Note each line in the data below that holds "round", and copy it.

Dataset entries
++++++++++++++++++++
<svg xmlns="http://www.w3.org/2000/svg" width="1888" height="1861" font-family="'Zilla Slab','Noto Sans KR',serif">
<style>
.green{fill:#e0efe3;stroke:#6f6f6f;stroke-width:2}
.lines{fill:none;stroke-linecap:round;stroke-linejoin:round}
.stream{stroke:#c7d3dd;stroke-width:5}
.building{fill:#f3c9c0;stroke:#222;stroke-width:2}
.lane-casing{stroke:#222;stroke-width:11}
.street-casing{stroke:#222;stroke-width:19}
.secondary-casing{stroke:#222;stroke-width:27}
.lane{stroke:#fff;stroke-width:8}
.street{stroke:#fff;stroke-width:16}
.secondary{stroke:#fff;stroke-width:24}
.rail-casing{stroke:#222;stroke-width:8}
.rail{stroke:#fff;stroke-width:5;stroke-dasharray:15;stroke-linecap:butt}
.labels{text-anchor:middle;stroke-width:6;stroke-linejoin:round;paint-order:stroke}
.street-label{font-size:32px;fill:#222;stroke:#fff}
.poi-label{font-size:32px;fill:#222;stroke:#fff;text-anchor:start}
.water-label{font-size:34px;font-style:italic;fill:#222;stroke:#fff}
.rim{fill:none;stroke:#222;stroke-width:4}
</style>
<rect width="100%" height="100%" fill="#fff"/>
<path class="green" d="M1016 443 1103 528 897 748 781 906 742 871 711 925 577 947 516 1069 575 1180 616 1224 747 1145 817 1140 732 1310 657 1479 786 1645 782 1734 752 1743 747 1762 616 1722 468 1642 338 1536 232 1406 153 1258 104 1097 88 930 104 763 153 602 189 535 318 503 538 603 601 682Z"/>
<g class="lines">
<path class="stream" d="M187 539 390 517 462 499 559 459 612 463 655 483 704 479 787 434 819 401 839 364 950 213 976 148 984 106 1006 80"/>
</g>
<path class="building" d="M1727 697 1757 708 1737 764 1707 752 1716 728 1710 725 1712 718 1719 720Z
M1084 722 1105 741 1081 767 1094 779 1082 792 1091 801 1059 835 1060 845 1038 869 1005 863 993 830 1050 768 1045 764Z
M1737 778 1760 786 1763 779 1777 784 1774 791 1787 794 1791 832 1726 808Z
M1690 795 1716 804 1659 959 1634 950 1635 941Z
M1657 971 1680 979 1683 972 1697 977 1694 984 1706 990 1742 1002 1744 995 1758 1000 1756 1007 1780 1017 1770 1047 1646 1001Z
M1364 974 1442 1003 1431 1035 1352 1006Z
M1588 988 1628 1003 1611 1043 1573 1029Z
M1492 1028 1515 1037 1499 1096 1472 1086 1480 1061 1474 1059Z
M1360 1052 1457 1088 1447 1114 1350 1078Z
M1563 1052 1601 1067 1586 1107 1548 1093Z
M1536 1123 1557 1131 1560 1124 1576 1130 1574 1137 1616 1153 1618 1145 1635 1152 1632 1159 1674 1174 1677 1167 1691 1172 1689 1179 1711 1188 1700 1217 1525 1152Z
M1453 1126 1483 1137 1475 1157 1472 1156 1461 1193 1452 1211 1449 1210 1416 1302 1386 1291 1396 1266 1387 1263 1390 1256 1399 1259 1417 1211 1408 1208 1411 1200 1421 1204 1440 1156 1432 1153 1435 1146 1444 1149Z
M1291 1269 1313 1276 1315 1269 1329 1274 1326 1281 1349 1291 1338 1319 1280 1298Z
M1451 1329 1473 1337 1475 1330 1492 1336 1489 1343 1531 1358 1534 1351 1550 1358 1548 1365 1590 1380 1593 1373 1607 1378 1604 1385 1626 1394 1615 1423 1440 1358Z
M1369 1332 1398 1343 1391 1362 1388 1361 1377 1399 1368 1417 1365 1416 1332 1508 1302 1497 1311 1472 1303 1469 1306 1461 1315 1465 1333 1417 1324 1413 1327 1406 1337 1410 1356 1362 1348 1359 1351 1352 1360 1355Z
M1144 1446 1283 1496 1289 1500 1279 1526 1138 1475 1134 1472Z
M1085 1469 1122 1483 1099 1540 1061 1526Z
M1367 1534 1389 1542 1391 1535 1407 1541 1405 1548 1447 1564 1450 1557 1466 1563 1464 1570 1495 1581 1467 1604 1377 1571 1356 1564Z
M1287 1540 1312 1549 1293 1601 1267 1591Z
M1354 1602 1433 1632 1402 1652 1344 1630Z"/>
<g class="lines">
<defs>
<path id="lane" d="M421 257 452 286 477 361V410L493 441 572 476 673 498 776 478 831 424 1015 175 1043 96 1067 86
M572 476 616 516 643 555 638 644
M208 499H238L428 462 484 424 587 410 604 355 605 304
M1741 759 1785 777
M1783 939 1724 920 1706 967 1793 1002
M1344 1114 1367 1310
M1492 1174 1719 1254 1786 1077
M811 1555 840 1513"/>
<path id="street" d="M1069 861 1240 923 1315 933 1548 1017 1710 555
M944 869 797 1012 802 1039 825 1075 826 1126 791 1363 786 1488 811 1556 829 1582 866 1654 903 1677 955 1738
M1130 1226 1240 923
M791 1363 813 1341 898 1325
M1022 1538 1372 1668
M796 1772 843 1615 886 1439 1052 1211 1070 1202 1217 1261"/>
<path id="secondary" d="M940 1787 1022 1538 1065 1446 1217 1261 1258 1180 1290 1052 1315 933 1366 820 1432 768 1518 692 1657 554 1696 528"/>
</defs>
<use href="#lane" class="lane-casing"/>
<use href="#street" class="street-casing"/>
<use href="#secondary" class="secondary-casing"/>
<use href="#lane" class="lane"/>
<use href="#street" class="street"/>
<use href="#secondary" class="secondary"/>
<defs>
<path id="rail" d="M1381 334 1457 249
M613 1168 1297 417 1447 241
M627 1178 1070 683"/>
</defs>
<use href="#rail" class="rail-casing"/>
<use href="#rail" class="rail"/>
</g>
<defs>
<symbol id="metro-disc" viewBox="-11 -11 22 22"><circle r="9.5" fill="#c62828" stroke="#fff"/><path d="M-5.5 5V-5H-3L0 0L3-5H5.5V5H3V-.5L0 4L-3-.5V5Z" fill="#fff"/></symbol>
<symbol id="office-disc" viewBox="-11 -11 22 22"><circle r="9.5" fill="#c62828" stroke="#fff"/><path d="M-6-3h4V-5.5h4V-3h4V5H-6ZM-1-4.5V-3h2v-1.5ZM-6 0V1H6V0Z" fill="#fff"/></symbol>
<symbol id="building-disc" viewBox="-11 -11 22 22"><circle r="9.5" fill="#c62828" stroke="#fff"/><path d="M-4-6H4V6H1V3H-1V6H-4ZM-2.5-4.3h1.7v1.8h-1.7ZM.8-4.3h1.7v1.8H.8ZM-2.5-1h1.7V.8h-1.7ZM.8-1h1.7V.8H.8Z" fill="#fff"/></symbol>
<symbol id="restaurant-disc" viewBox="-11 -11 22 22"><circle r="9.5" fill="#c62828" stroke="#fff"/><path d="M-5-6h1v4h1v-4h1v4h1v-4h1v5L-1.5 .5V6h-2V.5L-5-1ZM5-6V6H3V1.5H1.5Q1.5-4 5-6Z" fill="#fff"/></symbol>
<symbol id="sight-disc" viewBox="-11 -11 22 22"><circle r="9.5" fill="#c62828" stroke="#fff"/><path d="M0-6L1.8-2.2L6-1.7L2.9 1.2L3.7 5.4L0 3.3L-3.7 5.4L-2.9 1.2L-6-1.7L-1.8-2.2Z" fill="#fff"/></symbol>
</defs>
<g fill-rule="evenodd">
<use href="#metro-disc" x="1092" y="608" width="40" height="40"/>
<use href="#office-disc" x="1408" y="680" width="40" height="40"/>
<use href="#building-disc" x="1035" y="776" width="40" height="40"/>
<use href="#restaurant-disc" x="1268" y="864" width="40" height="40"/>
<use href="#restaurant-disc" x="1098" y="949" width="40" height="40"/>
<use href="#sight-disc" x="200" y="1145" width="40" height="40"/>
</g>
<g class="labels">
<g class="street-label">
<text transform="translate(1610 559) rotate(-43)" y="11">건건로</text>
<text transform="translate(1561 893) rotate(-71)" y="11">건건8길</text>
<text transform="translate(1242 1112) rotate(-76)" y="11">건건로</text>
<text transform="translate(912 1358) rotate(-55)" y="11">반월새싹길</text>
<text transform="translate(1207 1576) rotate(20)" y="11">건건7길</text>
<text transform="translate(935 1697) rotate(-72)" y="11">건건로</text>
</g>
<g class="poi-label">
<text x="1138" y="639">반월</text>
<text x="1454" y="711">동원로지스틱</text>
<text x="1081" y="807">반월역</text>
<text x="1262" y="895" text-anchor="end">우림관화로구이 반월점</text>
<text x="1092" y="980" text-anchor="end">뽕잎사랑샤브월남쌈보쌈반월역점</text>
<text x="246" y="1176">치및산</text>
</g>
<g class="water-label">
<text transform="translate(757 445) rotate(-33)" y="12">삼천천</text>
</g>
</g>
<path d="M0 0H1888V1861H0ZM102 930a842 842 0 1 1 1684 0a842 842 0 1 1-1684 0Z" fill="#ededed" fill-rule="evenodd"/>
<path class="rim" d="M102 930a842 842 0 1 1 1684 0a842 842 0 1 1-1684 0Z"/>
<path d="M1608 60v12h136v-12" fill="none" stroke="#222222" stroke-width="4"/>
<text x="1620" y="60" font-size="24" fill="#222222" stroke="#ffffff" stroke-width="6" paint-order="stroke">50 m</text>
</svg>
++++++++++++++++++++
ANSWER TO THIS PROBLEM:
.lines{fill:none;stroke-linecap:round;stroke-linejoin:round}
.labels{text-anchor:middle;stroke-width:6;stroke-linejoin:round;paint-order:stroke}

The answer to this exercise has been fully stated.